Passage for review
■ ■ ■
Rebuilding relief for Australia’s primary producers

Media release
23 Jun 2020
Prime Minister, Minister for Agriculture, Drought and Emergency Management, Assistant Minister for Forestry and Fisheries, Assistant Minister for Regional Tourism

Four new initiatives to support the forestry industry, wine producers and apple growers hit by the bushfires and the effects of COVID-19 are set to form a major plank in the rebuilding effort in communities across Australia.

Prime Minister Scott Morrison said the $86 million worth of new targeted grants would support some of Australia’s hardest hit primary producers.

“This is about helping communities build back better,” the Prime Minister said.

“As our communities battle to overcome the effects of drought, bushfires and now COVID-19, it’s initiatives like these that will also help accelerate economic recovery and ultimately deliver more jobs to the regions.

“With more than $1.4 billion in recovery and relief already rolling out to bushfire-affected communities for everything from direct hardship payments and support to clear debris, through to wildlife rescue and financial counselling, these new programs will help our forestry industry, and apple and wine growers take the next step on their recovery.”

Minister for Agriculture, Drought and Emergency Management David Littleproud said the agricultural and forestry sectors form the foundation of our food and fibre security. They are also key to jobs and prosperity in many communities affected by the 2019-20 bushfires.

This new funding adds to the Government’s commitment of $448.5 million for projects identified by communities as part of their local economic recovery plans, and the $15 million investment to help forestry industries transport and store the high volume of bushfire-affected trees.

The Government is also working closely with the forestry industry to participate in the $2 billion Climate Solutions Fund to boost outcomes for the environment, spur investment and create jobs.

“Our Government understands the importance of primary producers to regional economies and community recovery,” Minister Littleproud said.

“The devastating bushfires earlier this year impacted more than 2 million hectares of Australia’s productive forests and our forestry industries are faced with the prospect of wood shortages in major timber regions.

“This assistance acknowledges that the impact on wine grapes extends beyond the fire scar. In some cases, smoke taint from the bushfires has led to a loss of the harvest for the 2020 vintage, estimated to be around 60,000 tonnes lost.

“Our apple producers have suffered significant impacts with Apple and Pear Australia Limited estimating that 170.5 hectares of apple orchards needing to be replaced. To put this into perspective, each hectare can cost around $360,000 to replace, and take up to five years to produce income again.
■ ■ ■
Given data

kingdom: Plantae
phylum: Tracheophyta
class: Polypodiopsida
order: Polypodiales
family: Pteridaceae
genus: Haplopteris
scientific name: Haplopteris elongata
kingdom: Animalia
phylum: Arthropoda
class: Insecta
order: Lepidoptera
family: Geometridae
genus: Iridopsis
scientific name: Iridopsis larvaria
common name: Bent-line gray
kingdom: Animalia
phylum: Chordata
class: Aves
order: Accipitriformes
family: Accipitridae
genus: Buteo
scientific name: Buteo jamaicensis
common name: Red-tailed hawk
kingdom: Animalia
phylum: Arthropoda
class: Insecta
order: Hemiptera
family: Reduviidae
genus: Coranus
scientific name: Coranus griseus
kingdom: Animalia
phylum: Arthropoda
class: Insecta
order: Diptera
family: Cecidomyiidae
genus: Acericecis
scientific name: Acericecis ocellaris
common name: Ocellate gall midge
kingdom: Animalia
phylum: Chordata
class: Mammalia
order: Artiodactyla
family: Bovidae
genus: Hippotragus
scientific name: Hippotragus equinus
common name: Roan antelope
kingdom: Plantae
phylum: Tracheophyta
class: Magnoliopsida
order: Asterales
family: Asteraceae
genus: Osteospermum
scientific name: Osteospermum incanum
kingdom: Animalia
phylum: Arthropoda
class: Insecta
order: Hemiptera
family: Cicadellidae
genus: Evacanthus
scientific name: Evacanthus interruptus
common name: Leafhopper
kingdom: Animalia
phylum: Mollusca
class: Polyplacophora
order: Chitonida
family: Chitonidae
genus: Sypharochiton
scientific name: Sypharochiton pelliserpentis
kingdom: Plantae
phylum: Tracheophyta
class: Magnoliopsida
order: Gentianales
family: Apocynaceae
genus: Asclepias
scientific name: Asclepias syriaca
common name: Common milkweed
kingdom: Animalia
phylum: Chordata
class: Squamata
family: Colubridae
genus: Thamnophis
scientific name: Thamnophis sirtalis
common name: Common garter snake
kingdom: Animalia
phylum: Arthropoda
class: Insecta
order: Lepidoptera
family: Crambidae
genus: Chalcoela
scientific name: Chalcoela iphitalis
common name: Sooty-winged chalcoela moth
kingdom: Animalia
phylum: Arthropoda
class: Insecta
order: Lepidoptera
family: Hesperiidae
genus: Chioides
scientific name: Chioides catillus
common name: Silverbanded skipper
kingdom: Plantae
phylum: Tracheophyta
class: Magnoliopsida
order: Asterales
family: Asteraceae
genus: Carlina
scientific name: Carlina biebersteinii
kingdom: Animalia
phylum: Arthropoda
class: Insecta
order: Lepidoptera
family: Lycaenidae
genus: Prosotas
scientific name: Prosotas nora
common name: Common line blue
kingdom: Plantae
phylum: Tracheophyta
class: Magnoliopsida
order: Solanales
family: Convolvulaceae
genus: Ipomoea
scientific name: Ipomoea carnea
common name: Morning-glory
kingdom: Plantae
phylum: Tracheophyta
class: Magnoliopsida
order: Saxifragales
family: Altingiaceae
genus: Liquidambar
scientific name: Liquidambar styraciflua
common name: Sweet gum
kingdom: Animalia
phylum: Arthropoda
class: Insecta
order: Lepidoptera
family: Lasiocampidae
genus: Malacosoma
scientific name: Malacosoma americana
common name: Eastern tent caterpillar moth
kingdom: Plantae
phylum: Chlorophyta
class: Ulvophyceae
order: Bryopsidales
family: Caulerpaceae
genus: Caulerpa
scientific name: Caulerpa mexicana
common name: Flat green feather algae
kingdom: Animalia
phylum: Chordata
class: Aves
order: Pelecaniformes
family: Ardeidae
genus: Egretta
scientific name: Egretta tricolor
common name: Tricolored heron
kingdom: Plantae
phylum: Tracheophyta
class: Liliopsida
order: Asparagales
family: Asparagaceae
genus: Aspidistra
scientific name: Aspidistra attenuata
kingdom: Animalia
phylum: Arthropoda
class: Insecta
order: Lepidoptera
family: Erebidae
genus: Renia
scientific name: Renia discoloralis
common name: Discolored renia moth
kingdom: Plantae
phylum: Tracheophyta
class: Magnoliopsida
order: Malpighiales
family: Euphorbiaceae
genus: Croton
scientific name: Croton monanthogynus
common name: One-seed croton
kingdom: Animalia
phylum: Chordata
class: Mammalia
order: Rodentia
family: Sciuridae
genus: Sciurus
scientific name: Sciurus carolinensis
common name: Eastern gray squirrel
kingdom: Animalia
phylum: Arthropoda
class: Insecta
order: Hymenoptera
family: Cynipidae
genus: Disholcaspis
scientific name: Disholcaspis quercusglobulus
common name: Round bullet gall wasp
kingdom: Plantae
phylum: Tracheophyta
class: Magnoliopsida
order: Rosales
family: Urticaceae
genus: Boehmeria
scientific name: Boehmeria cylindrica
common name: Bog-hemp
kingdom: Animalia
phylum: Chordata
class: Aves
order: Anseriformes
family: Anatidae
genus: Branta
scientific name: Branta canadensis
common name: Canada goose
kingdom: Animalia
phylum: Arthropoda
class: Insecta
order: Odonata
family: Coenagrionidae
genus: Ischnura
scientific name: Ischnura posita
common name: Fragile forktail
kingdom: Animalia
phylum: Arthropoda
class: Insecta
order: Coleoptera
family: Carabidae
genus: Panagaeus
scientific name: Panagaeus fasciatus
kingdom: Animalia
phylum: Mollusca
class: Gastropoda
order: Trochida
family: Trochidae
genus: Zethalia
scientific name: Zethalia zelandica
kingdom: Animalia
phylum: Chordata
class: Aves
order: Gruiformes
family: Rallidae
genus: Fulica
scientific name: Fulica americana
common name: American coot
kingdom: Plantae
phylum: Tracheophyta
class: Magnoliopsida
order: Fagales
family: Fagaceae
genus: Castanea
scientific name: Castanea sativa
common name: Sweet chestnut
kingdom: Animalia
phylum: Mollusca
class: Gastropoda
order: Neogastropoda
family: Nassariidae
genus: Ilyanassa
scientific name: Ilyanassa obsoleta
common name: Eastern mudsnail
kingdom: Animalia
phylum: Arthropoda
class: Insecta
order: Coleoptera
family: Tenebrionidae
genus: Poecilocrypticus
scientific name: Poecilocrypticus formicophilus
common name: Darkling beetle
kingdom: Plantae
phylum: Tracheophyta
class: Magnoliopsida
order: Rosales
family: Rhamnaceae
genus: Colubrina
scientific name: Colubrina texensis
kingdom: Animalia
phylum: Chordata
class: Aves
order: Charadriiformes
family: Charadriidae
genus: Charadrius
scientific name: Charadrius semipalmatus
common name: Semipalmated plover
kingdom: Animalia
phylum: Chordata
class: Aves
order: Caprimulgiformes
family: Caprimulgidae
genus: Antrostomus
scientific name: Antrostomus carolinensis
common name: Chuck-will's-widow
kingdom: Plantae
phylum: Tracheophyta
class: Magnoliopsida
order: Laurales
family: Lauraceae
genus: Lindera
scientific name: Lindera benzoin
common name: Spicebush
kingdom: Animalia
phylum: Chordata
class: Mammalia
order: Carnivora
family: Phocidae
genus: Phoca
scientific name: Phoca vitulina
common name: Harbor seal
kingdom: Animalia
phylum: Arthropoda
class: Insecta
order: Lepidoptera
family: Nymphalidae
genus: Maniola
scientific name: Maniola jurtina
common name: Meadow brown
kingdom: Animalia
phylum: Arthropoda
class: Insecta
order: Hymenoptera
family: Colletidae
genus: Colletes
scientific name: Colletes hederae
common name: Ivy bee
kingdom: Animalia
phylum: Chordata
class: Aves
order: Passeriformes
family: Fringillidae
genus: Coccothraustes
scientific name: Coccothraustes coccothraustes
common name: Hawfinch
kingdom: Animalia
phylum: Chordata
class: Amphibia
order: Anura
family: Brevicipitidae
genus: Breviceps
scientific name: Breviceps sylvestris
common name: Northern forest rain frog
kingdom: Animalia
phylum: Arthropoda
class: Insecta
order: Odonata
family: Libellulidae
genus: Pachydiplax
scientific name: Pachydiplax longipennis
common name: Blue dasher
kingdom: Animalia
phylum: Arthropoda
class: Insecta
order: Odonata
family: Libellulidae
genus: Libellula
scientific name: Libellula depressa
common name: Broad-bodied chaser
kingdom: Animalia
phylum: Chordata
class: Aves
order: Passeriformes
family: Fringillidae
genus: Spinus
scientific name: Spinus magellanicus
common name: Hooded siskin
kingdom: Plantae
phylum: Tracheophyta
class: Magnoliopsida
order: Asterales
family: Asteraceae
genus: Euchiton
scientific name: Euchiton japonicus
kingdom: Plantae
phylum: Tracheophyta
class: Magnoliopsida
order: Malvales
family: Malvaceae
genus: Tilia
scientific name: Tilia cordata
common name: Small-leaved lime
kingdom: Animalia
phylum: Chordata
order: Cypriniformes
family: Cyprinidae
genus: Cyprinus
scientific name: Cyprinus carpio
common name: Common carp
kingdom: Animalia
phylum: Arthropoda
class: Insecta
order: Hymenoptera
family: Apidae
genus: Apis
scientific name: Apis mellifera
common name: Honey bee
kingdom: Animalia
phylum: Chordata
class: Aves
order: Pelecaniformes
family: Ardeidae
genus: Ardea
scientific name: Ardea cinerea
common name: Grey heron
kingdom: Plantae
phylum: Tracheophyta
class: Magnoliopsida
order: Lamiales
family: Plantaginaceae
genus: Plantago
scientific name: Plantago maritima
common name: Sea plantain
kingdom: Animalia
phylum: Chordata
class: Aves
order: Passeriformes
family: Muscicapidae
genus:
■ ■ ■
According to the media release on relief for primary producers, about how much does it cost to replace each hectare of apple orchard? The records are separate material and have no connection to the media release.

Response to this task
Around $360,000.